Lawton rocks.

To many who live here, it’s a testament. For others, it may be considered a misnomer.

But when you bring geological objects painted with uplifting messages or images into the picture, there’s a correlation. And when you stumble upon a painted rock in the wilds of Lawton, it’s hard not to think this city of around 90,000 does, indeed, rock.

Diane McGath, an administrator and one of the originators of the Lawton Rocks Facebook group said that’s the intent. It’s the joy of the surprise. Her clothing choice reflects the spirit of the endeavor.

“Especially when they’re found totally unexpected and out of the blue,” she said. The idea is, like my sweatshirt says, ‘Paint Rocks, Spread Kindness.’”

The group, now about four years old, has over 9,000 online members. What its members do is paint rocks with uplifting messages and images and then place them around town. If you find one, you can pick it up. But it’s encouraged you return with one of your own creation at a later time.

On a recent Saturday, about a dozen folks filled the gym of the Dr. E.A. Owens Center on Southwest 11th Street to paint rocks and share in the joy of being part of the community. McGath said the group tries to hold at least one of these each month.
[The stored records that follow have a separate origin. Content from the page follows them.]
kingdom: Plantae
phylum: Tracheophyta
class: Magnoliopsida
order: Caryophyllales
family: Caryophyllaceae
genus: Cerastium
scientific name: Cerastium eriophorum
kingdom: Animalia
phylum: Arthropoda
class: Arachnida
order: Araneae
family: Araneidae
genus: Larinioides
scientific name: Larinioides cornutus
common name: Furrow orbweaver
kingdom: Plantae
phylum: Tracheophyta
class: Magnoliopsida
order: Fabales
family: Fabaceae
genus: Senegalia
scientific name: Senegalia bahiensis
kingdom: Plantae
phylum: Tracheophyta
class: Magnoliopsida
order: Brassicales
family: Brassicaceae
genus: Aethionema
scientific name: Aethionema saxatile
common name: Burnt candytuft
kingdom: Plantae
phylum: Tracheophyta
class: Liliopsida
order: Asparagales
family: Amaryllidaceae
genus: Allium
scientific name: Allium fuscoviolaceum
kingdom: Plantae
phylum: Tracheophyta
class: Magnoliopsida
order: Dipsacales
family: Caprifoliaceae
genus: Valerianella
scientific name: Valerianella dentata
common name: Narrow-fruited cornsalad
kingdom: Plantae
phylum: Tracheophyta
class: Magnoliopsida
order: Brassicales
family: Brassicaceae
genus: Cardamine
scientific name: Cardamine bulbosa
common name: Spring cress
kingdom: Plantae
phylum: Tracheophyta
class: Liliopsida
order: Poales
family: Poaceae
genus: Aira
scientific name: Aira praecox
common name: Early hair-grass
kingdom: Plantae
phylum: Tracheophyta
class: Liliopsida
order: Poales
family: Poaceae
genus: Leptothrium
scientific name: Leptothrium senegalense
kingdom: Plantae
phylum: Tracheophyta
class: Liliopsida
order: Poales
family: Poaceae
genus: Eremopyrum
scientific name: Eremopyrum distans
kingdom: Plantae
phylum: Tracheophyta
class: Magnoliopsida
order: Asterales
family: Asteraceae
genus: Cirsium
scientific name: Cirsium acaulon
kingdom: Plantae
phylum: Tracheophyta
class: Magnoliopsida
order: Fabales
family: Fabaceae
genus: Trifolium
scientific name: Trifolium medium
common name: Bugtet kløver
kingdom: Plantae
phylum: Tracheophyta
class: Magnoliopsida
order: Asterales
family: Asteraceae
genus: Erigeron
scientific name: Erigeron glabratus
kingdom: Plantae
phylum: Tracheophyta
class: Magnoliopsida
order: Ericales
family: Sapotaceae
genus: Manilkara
Patty Patterson, another administrator, said her enthusiasm bloomed when she found her first painted rock hidden in the city. She went from finder to planter and now, it’s her mission to spread positivity through painted rocks planted about the secret spots of Lawton neighborhoods.

“We paint rocks,” she said. “It’s just to make somebody smile, make happiness.”

That positive spirit brought Triston Wright out to enjoy the spirit and do his part to paint something special to be found by another later. It’s about participating in the community, he said.

“I feel like people don’t patronize local events and don’t appreciate Lawton for its small-town mentality,” he said.

Holding up a freshly painted rock, Wright said it’s an artistic way to participate and nurture community-oriented events. It doesn’t hurt that it’s fun and it reinforces a morale code, he said.

“I’m being the change I wanted to see,” he said.

Seated together at a table, Kansas-transplants Bob and Mary Parker were all smiles with their collected rock works. She said they were attracted after seeing the group’s Facebook page and thought it looked like “so much fun.” And it keeps the couple out of trouble.

Bob Parker said there was freedom in the art form.

“You can be as creative as you want,” he said. “Anything to keep us seniors off the street.”

Six-year-old Jersey Michael picked up a painted rock from the collection table and stared at its visage of an eagle and American flag coloring. His eyes widened and you could envision his imagination turning over ideas for his own creation.

McGath said acrylic paint and a good clear coat are essential ingredients for your own creation. But the “canvas” offers an ideal choice as well as a truth once you get the addiction.

“Flat, obviously,” she said when asked the best rock to paint with before adding a caveat. “I don’t let any rock go to waste.”